As for lowering standards, how else can middle schools reliant on city funding attract much AA talent in one of the country's lowest-performing school systems? Even Detroit and New Orleans do GT screening and support programs. The most academic low SES kids still tend to get scooped up by privates in this city. You watch, Basis will prep them in MS and lose them for HS to scholarships.
I'm glad that social issues are finally being raised on this thread. Thanks, pps.
Anonymous wrote:The problem is that schools do not own up to that responsibility, especially not if those who may need a more profound exposure to social realities and connections are lectured to or bent over homework sheets from dawn to dusk instead of building skills and practicing critical judgement.

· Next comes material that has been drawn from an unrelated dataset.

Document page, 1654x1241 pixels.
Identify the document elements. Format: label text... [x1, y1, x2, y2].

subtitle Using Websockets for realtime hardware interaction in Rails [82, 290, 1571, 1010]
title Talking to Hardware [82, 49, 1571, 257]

Anonymous wrote:^18:25: It's a big mistake to discount environment.
Anonymous wrote:I would love it if we have made it to the point where racism can just be called what it is when it's black on white, which is not uncommon in DC proper. These kids learned it from their parents like the bad way things have existed among certain white families, when we are allowed to just call it "racist".
Anonymous wrote:Anonymous wrote:A different 5th grade parent here. We, and DC, are very happy so far. We would love to be able to stay through 12th grade, both because we don't want DC to be in a ritzy private nor a weak or wild public.

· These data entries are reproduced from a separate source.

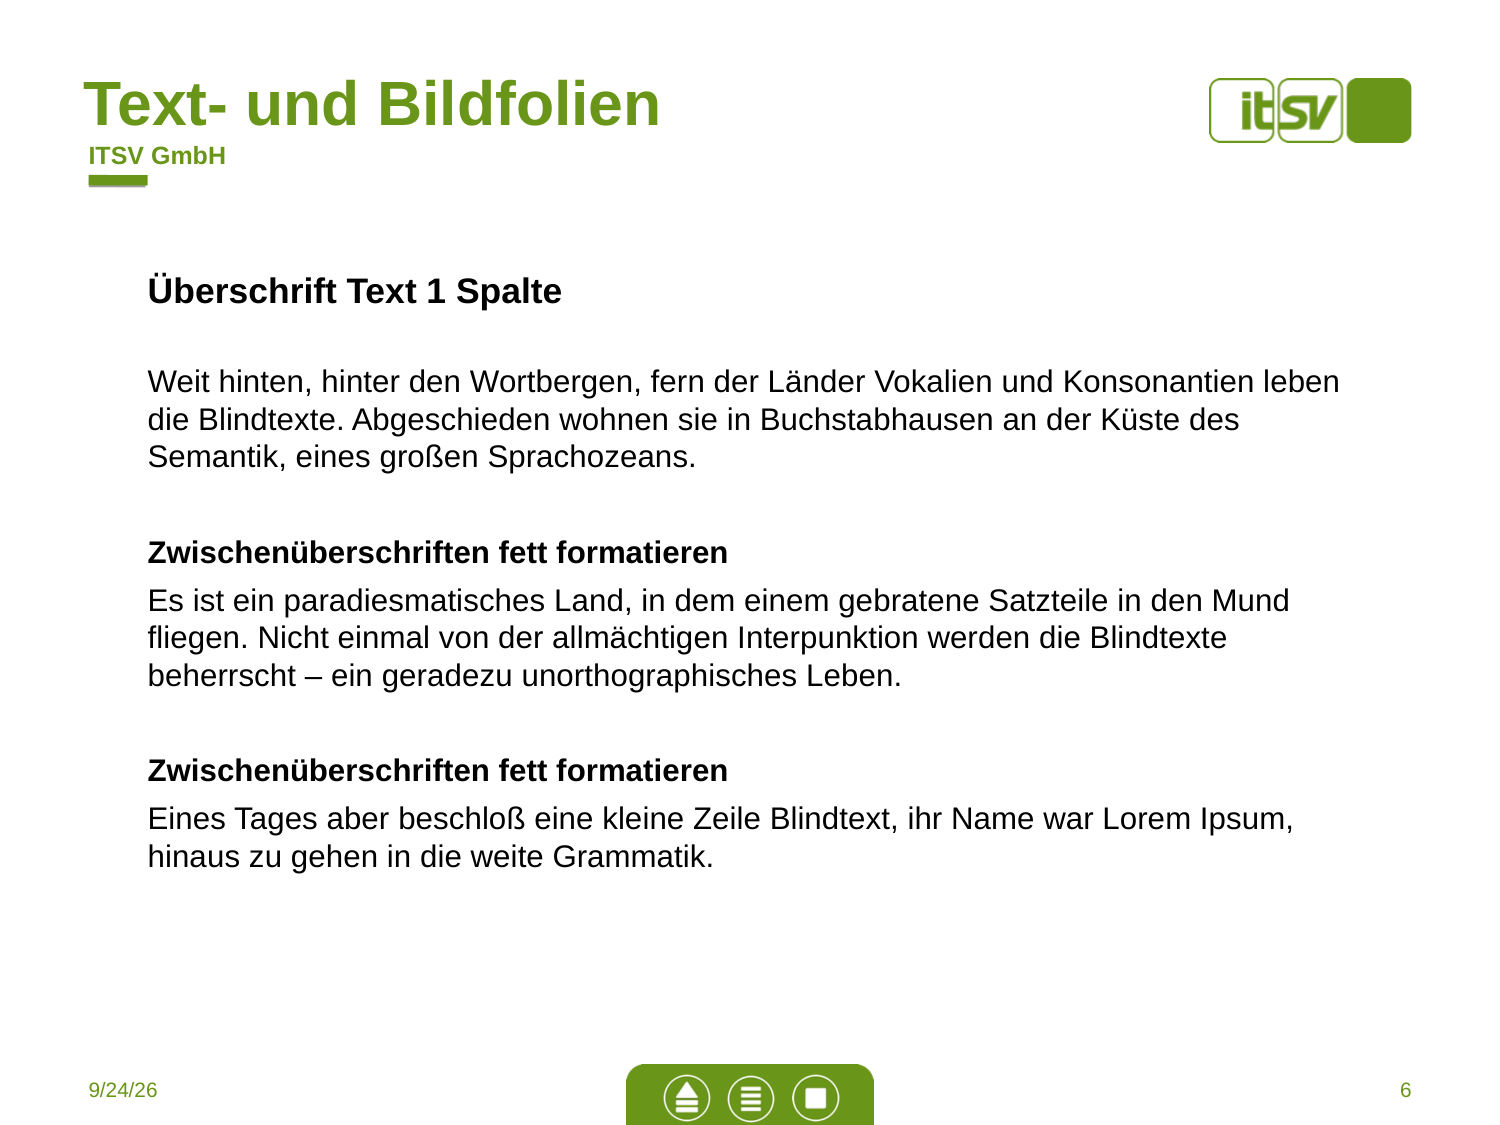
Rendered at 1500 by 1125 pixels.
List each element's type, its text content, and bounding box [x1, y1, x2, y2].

picture [626, 1064, 874, 1125]
title Text- und Bildfolien [83, 62, 1191, 139]
slide_number 2/24/20 [88, 1076, 425, 1115]
picture [1209, 78, 1412, 143]
slide_number <number> [1074, 1076, 1412, 1115]
list Weit hinten, hinter den Wortbergen, fern der Länder Vokalien und Konsonantien leben die Blindtexte. Abgeschieden wohnen sie in Buchstabhausen an der Küste des Semantik, eines großen Sprachozeans. Zwischenüberschriften fett formatieren Es ist ein paradiesmatisches Land, in dem einem gebratene Satzteile in den Mund fliegen. Nicht einmal von der allmächtigen Interpunktion werden die Blindtexte beherrscht – ein geradezu unorthographisches Leben. Zwischenüberschriften fett formatieren Eines Tages aber beschloß eine kleine Zeile Blindtext, ihr Name war Lorem Ipsum, hinaus zu gehen in die weite Grammatik. [147, 361, 1353, 880]
subtitle Überschrift Text 1 Spalte [147, 268, 1353, 312]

The things that will make us leave? DC being crushed by workload (don't want basis to water this down, but will not put a life preserver on DC if it's really too much for DC personally) and discipline problems. I don't care whether the school is majority AA, so long as the students are there to learn and reverse racism, bullying, fighting, cheating (our last school was DCPS, can you tell?) are nipped in the bud and the chronic troublemakers are thrown out.
Just reverse racism? So it would bother you to be in a school that racist?
Anonymous wrote:We're in 5th, high SES AA. I'd like to see a well-researched report on why at least three-quarters of high SES DCPS and DC Charter families in NW currently leave before high school graduation. Are there any?
I am with pps who strongly suspect that academic concerns are not the whole story. If they were, Banneker, not a bad high school, wouldn't remain almost entirely AA.
We don't want our kid around groups of teens who don't speak grammatically, are disrespectual to adults, have sex, wear sloppy clothes and scary hair, visit parents in prison and so forth, even if they can handle calc at Basis. Do you? A few sure, but not a pack.
This no matter what their SES is!
Anonymous wrote:The sad reality is that a good many of the low SES kids who can indeed "do the work" won't have the time as teens. Their cash-strapped families will rely on them to work part-time jobs as much as 30 hours per week to earn money to cover bare essentials, babysit a lot for children in the extended family, do most of the housework, shopping etc. Moreover, they are unlikely to have quiet, well-lit places to study at home, or the sense of well-being, to focus.